By Nancy Roeper
Have you ever wondered how wood ducks got their common name? Wood ducks (Aix sponsa) are among the few waterfowl species that perch and nest in trees (hence, “wood”). They cannot make their own nesting cavities, though, so they rely on dead trees or places where a branch has broken off and the tree’s heartwood has rotted. Their preferred habitats are bottomland forests, swamps, freshwater marshes, and beaver ponds.
The wetlands and beaver ponds of Huntley Meadows Park (HMP) in Fairfax County provide a great home for wood ducks. To provide nesting sites to supplement natural cavities, volunteers help maintain and monitor 16 artificial wooden nest boxes on poles that are equipped with a galvanized metal cone or collar that prevents snakes and other predators from entering the box.

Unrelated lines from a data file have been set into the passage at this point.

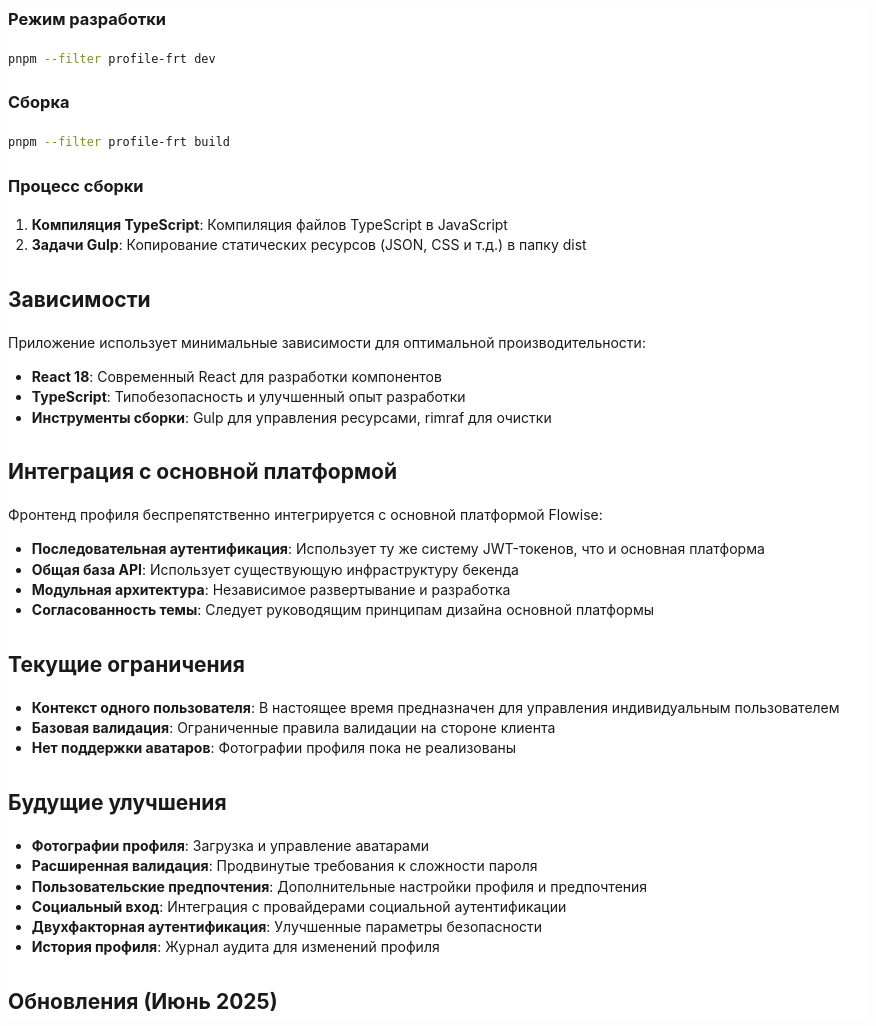 ### Режим разработки

```bash
pnpm --filter profile-frt dev
```

### Сборка

```bash
pnpm --filter profile-frt build
```

### Процесс сборки

1. **Компиляция TypeScript**: Компиляция файлов TypeScript в JavaScript
2. **Задачи Gulp**: Копирование статических ресурсов (JSON, CSS и т.д.) в папку dist

## Зависимости

Приложение использует минимальные зависимости для оптимальной производительности:

-   **React 18**: Современный React для разработки компонентов
-   **TypeScript**: Типобезопасность и улучшенный опыт разработки
-   **Инструменты сборки**: Gulp для управления ресурсами, rimraf для очистки

## Интеграция с основной платформой

Фронтенд профиля беспрепятственно интегрируется с основной платформой Flowise:

-   **Последовательная аутентификация**: Использует ту же систему JWT-токенов, что и основная платформа
-   **Общая база API**: Использует существующую инфраструктуру бекенда
-   **Модульная архитектура**: Независимое развертывание и разработка
-   **Согласованность темы**: Следует руководящим принципам дизайна основной платформы

## Текущие ограничения

-   **Контекст одного пользователя**: В настоящее время предназначен для управления индивидуальным пользователем
-   **Базовая валидация**: Ограниченные правила валидации на стороне клиента
-   **Нет поддержки аватаров**: Фотографии профиля пока не реализованы

## Будущие улучшения

-   **Фотографии профиля**: Загрузка и управление аватарами
-   **Расширенная валидация**: Продвинутые требования к сложности пароля
-   **Пользовательские предпочтения**: Дополнительные настройки профиля и предпочтения
-   **Социальный вход**: Интеграция с провайдерами социальной аутентификации
-   **Двухфакторная аутентификация**: Улучшенные параметры безопасности
-   **История профиля**: Журнал аудита для изменений профиля

## Обновления (Июнь 2025)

Other protective measures include placing the nest boxes well away from vegetation that snakes and raccoons can use to get around the cones, and spring-loaded hooks to latch the access doors to confound raccoons. Raccoons are surprisingly adept at opening latches and slide bolts, and turning knobs, and manipulating multi-step locking mechanisms. Their front paws have a very high concentration of sensory receptors that give them a remarkable level of dexterity. So far, the spring-loaded hooks have kept them out of the nest boxes!
As an ARMN and HMP volunteer, I’m part of a small team that monitors the nest boxes. In early spring, we wade into the wetlands to add fresh wood shavings to the boxes, first removing any old or damp shavings. We note whether nearby vegetation needs trimming, latches need replacing, or other maintenance is needed to keep the boxes functional.
Wood ducks have been nesting in wooden nest boxes since about the 1930s. In the late 19th century, wood ducks, and many other species of migratory waterfowl, underwent a dramatic decline primarily due to hunting (both sport (for recreation) and market (for commercial sales), and the draining of large swaths of hardwood bottomland forests and inland wetlands that were then converted to agriculture. To increase waterfowl breeding success, the Bureau of Biological Survey (precursor to the U.S. Fish and Wildlife Service) started an artificial nest box program. The first boxes were installed at Chautauqua National Wildlife Refuge in central Illinois. Over time, wildlife managers realized that the boxes were particularly popular with wood ducks. Since those early efforts, thousands of wood duck boxes have been built and installed by conservation agencies and private citizens.
During the height of the egg-laying season, we check the boxes weekly looking for signs of use: a depression in the wood shavings, soft feathers that females have pulled from their breasts to line the nest, or best of all: eggs! Females may lay six to sixteen eggs in a nest and often raise two broods in one year.
But another duck species at the Park also likes to use the nest boxes: hooded mergansers (Lophodytes cucullatus). Both mergansers and wood ducks may lay eggs in boxes where an individual of the other (or same) species has already laid eggs. This is a type of brood parasitism. The Park doesn’t play favorites, though; whomever lays eggs in a nest box or chooses to sit on them and hatch them, is up to the wood ducks and mergansers.

Our monitoring protocols call for checking on all the eggs in a nest. We can distinguish wood duck eggs from hooded merganser eggs by color, size, and shape. Wood duck eggs are smaller, oval, and tan/beige, while hooded merganser eggs are larger, rounder, and whiter. Both wood ducks and merganser nestlings take up to 70 days to fledge.
The HMP wetlands and beaver ponds can be challenging to navigate. We never go out alone to check on boxes because it is easy to get tripped up by submerged logs and other vegetation. And we rely on substantial hiking poles to help keep our balance as we frequently need to exert great force to extract our feet from thick mud.
As the season progresses, we make fewer trips to the boxes because we don’t want to disturb the nesting females. If the female does not flush from the box when we approach, we just leave her be. But we continue to check on the eggs and look for signs of predation when we can.
I consider it a privilege to be out in the wetlands of HMP in my waders in the morning, seeing how rapidly the season evolves with each passing week, enjoying the birds, vegetation, and other wildlife that call the Park home, and helping to protect our native wood ducks.